(Chart comprehension data)
####

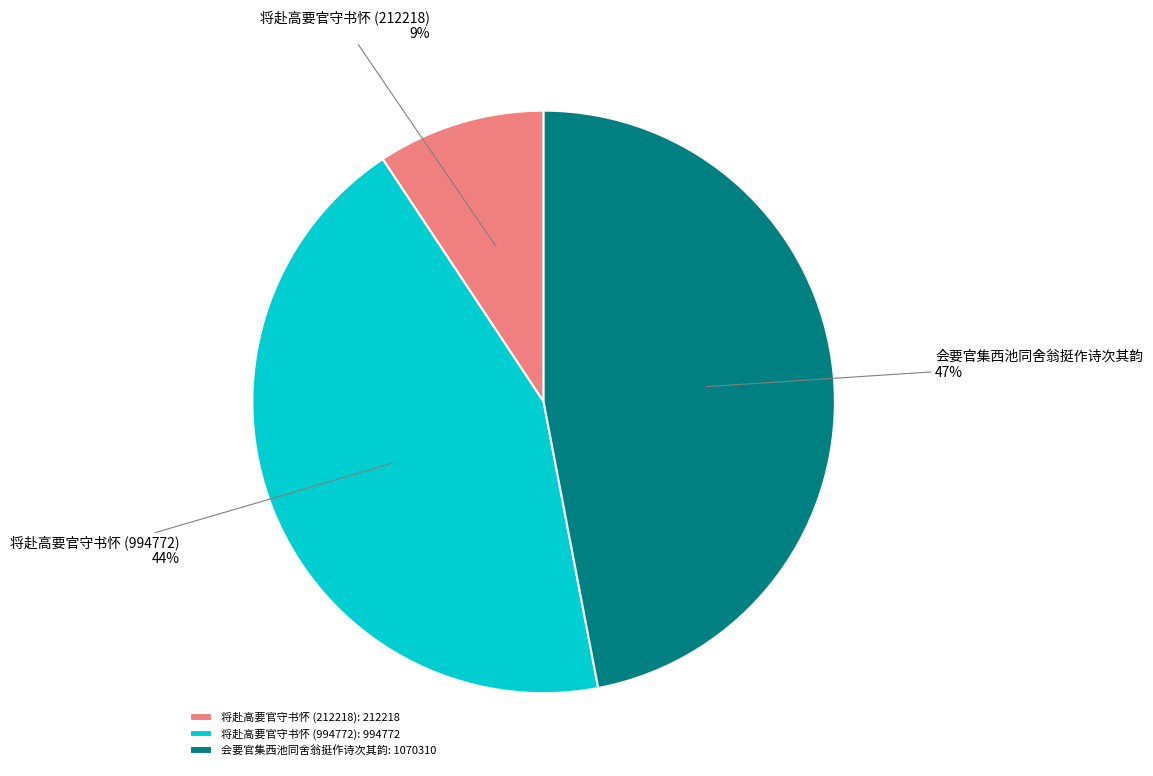

Count the number of slices in the pie.

3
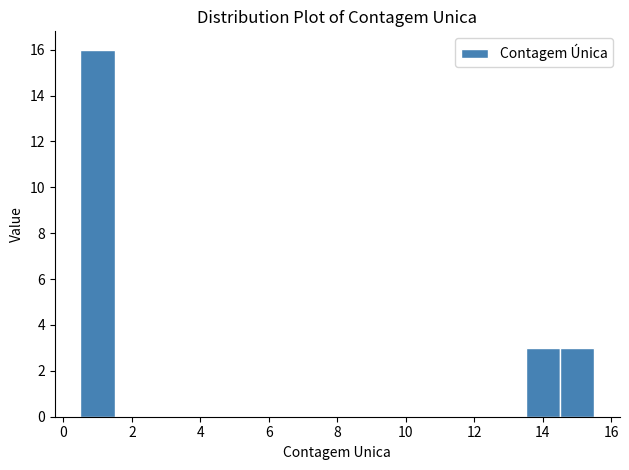

Which range on the x-axis has the tallest bar?

0.5 to 1.5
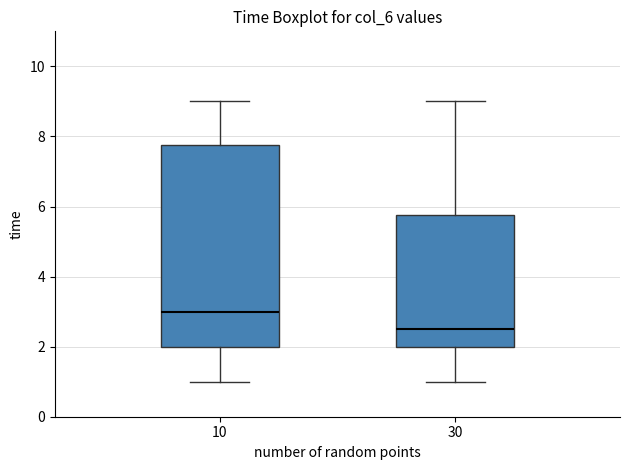

Reading left to right, transcribe this box plot: for each box, give where its median line is, the range the box spans, and where its two whiskers end, as read against the y-axis. The values are not printed on the chart, so give them approximately, as read against the axis.

10: median 3.0, box 2.0 to 7.8, whiskers 1.0 to 9.0
30: median 2.6, box 2.0 to 5.8, whiskers 1.0 to 9.0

####

◆ **THE PROBLEM**
Format the rows above as a Markdown table with the columns "n" and "Line", giving each non-blank line a number in order. Skip the blank lines and leave the pictures out.

◆ **YOUR SOLUTION**
| n | Line |
|---|---|
| 1 | Count the number of slices in the pie. |
| 2 | 3 |
| 3 | Which range on the x-axis has the tallest bar? |
| 4 | 0.5 to 1.5 |
| 5 | Reading left to right, transcribe this box plot: for each box, give where its median line is, the range the box spans, and where its two whiskers end, as read against the y-axis. The values are not printed on the chart, so give them approximately, as read against the axis. |
| 6 | 10: median 3.0, box 2.0 to 7.8, whiskers 1.0 to 9.0 |
| 7 | 30: median 2.6, box 2.0 to 5.8, whiskers 1.0 to 9.0 |